Tag Archives: preservation

the digital repository marketplace

The University of Southern California recently announced its Digital Repository (USCDR) which is a joint venture between the Shoah Foundation Institute and the University of Southern California. The site is quite an impressive brochure that describes the various services that their digital preservation system provides. But a few things struck me as odd. I was definitely pleased to see a prominent description of access services centered on the Web:

The USCDR can provide global access to digital collections through an expertly managed, cloud-computing environment. With its own content distribution network (CDN), the repository can make a digital collection available around the world, securely, rapidly, and reliably. The USCDR’s CDN is an efficient, high-performance alternative to leading commercial content distribution networks. The USCDR’s network consists of a system of disk arrays that are strategically located around the world. Each site allows customers to upload materials and provides users with high-speed access to the collection. The network supports efficient content downloads and real-time, on-demand streaming. The repository can also arrange content delivery through commercial CDNs that specialize in video and rich media.

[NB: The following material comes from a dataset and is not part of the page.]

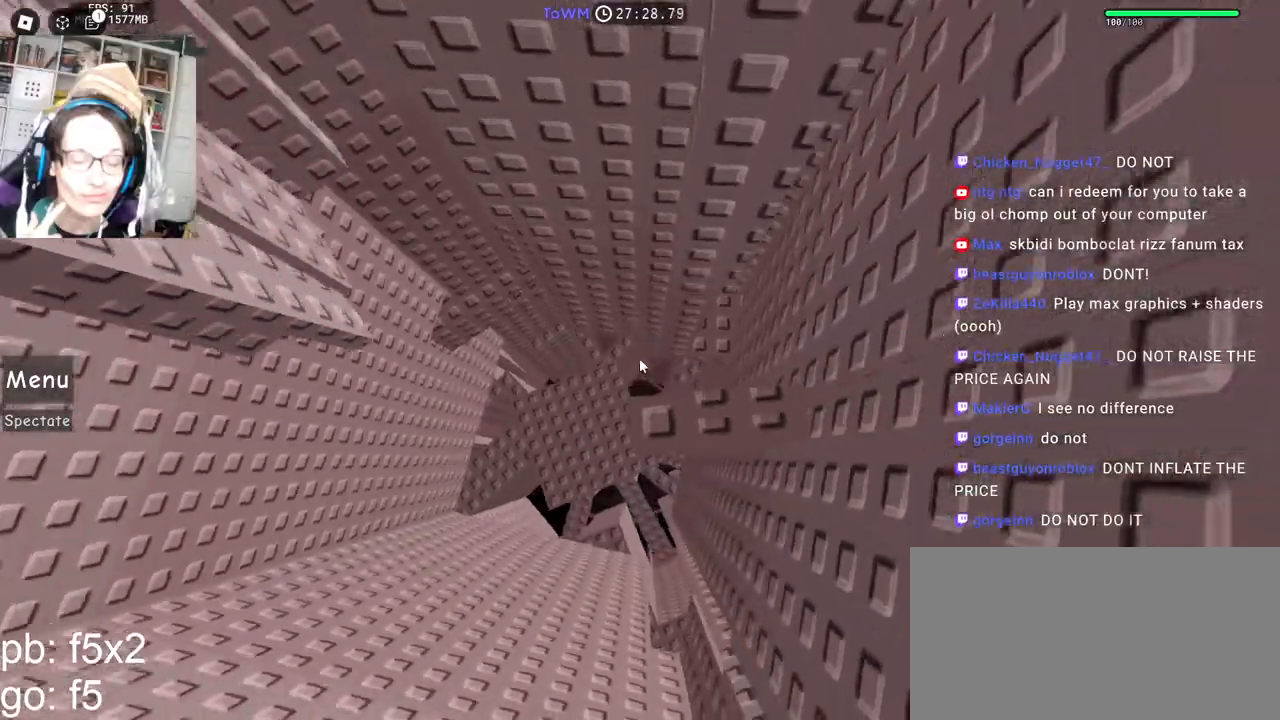
{"keys": [], "mouse": ["right"], "events": [[34, "w", "down"], [67, "w", "up"], [200, "shift", "down"], [217, "mouse_wheel", "down"], [300, "mouse_wheel", "up"], [334, "shift", "up"]]}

But from this description it seems clear that the USCDR is creating their own content delivery network, despite the fact that there is already a good marketplace for these services. I would have thought it would be more efficient for the USCDR to provide plugins for the various CDNs rather than go through the effort (and cost) of building out one themselves. Digital repositories are just a drop in the ocean of Web publishers that need fast and cheap delivery networks for their content. Does the USCDR really think they are going to be able to compete and innovate in this marketplace? I’d also be kind of curious to see what public websites there are right now that are built on top of the USCDR.

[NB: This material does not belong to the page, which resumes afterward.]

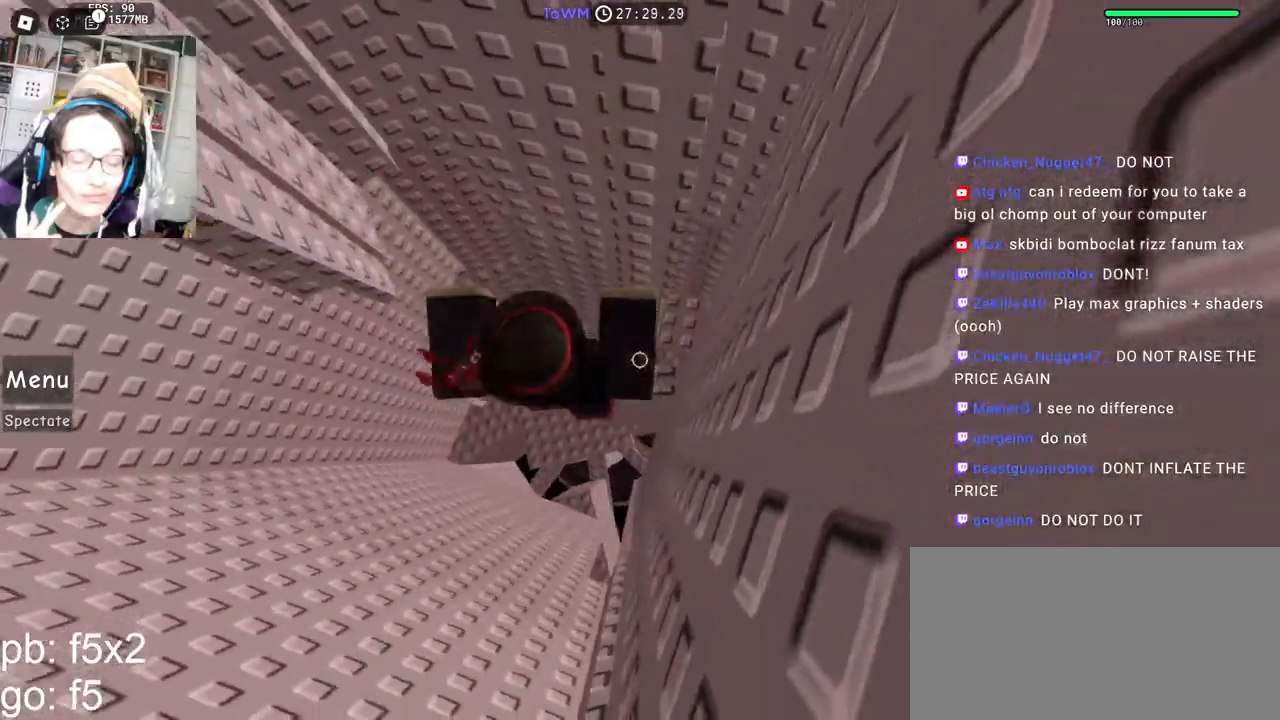
{"keys": ["a"], "mouse": ["right"], "events": [[184, "a", "down"], [317, "space", "down"], [384, "space", "up"]]}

Secondly, in the section on Cataloging this segment jumped out at me:

The USC Digital Repository (USCDR) offers cost-effective cataloging services for large digital collections by applying a sophisticated system that tags groups of related items, making them easier to find and retrieve. The repository can convert archives of all types to indexed, searchable digital collections. The repository team then creates and manages searchable indices that are customized to reflect the particular nature of a collection.

The USCDR’s cataloging system employs patented software created by the USC Shoah Foundation Institute (SFI) that lets the customers define the basic elements of their collections, as well as the relationships among those elements. The repository’s control standards for metadata verify that users obtain consistent and accurate search results. The repository also supports the use of any standard thesaurus or classification system, as well as the use of customized systems for special collections.

I’m certainly not a patent expert, but doesn’t it seem ill advised to build a digital preservation system around a patented technology? Sure, most of our running systems use possibly thousands of patented technologies, but ordinarily we are insulated from them by standards like POSIX, HTTP, or TCP/IP that allow us to swap out various technologies for other ones. If the particular technique to cataloging built into the USCDR is protected by a patent for 20 years, won’t that limit the dissemination of the technique into other digital preservation systems, and ultimately undermine the ability of people to move their content in and out of digital preservation systems as they become available–what Greg Janée calls relay supporting archives. I guess without more details of the patented technology it’s hard to say, but I would be worried about it.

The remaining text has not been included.